▶ [TASK DETAILS]: Copy out every one of the following rows, keeping each line the same.

▶ [EXERCISE MATERIALS]:
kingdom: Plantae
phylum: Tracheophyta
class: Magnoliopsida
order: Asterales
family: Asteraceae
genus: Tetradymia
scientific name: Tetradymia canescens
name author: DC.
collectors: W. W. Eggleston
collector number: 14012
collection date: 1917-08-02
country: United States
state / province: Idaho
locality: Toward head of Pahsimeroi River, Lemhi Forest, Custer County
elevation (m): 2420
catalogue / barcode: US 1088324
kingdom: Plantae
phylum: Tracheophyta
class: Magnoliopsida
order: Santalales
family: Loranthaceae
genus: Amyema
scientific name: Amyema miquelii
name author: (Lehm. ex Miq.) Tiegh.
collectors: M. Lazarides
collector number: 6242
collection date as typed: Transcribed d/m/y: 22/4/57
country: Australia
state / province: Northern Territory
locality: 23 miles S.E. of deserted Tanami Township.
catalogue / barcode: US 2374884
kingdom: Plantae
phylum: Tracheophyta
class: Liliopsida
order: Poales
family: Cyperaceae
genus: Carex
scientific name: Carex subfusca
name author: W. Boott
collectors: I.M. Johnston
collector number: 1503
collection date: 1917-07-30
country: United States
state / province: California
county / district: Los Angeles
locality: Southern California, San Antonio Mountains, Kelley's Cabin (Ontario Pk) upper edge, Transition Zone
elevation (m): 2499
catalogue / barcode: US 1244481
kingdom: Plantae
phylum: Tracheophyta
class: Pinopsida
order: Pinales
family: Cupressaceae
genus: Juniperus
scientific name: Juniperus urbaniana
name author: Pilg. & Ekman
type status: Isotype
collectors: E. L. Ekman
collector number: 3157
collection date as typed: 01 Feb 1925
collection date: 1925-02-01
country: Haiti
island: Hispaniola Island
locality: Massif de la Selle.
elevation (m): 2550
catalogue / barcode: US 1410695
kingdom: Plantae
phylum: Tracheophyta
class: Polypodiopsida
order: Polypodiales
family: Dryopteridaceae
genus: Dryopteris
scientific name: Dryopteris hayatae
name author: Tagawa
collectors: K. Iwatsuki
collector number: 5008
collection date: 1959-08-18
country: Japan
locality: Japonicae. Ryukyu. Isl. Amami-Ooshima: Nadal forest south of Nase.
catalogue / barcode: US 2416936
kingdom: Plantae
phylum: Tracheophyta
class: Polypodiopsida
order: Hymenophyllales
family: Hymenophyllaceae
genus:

▶ [RESULT OF THIS EXERCISE]:
kingdom: Plantae
phylum: Tracheophyta
class: Magnoliopsida
order: Asterales
family: Asteraceae
genus: Tetradymia
scientific name: Tetradymia canescens
name author: DC.
collectors: W. W. Eggleston
collector number: 14012
collection date: 1917-08-02
country: United States
state / province: Idaho
locality: Toward head of Pahsimeroi River, Lemhi Forest, Custer County
elevation (m): 2420
catalogue / barcode: US 1088324
kingdom: Plantae
phylum: Tracheophyta
class: Magnoliopsida
order: Santalales
family: Loranthaceae
genus: Amyema
scientific name: Amyema miquelii
name author: (Lehm. ex Miq.) Tiegh.
collectors: M. Lazarides
collector number: 6242
collection date as typed: Transcribed d/m/y: 22/4/57
country: Australia
state / province: Northern Territory
locality: 23 miles S.E. of deserted Tanami Township.
catalogue / barcode: US 2374884
kingdom: Plantae
phylum: Tracheophyta
class: Liliopsida
order: Poales
family: Cyperaceae
genus: Carex
scientific name: Carex subfusca
name author: W. Boott
collectors: I.M. Johnston
collector number: 1503
collection date: 1917-07-30
country: United States
state / province: California
county / district: Los Angeles
locality: Southern California, San Antonio Mountains, Kelley's Cabin (Ontario Pk) upper edge, Transition Zone
elevation (m): 2499
catalogue / barcode: US 1244481
kingdom: Plantae
phylum: Tracheophyta
class: Pinopsida
order: Pinales
family: Cupressaceae
genus: Juniperus
scientific name: Juniperus urbaniana
name author: Pilg. & Ekman
type status: Isotype
collectors: E. L. Ekman
collector number: 3157
collection date as typed: 01 Feb 1925
collection date: 1925-02-01
country: Haiti
island: Hispaniola Island
locality: Massif de la Selle.
elevation (m): 2550
catalogue / barcode: US 1410695
kingdom: Plantae
phylum: Tracheophyta
class: Polypodiopsida
order: Polypodiales
family: Dryopteridaceae
genus: Dryopteris
scientific name: Dryopteris hayatae
name author: Tagawa
collectors: K. Iwatsuki
collector number: 5008
collection date: 1959-08-18
country: Japan
locality: Japonicae. Ryukyu. Isl. Amami-Ooshima: Nadal forest south of Nase.
catalogue / barcode: US 2416936
kingdom: Plantae
phylum: Tracheophyta
class: Polypodiopsida
order: Hymenophyllales
family: Hymenophyllaceae
genus:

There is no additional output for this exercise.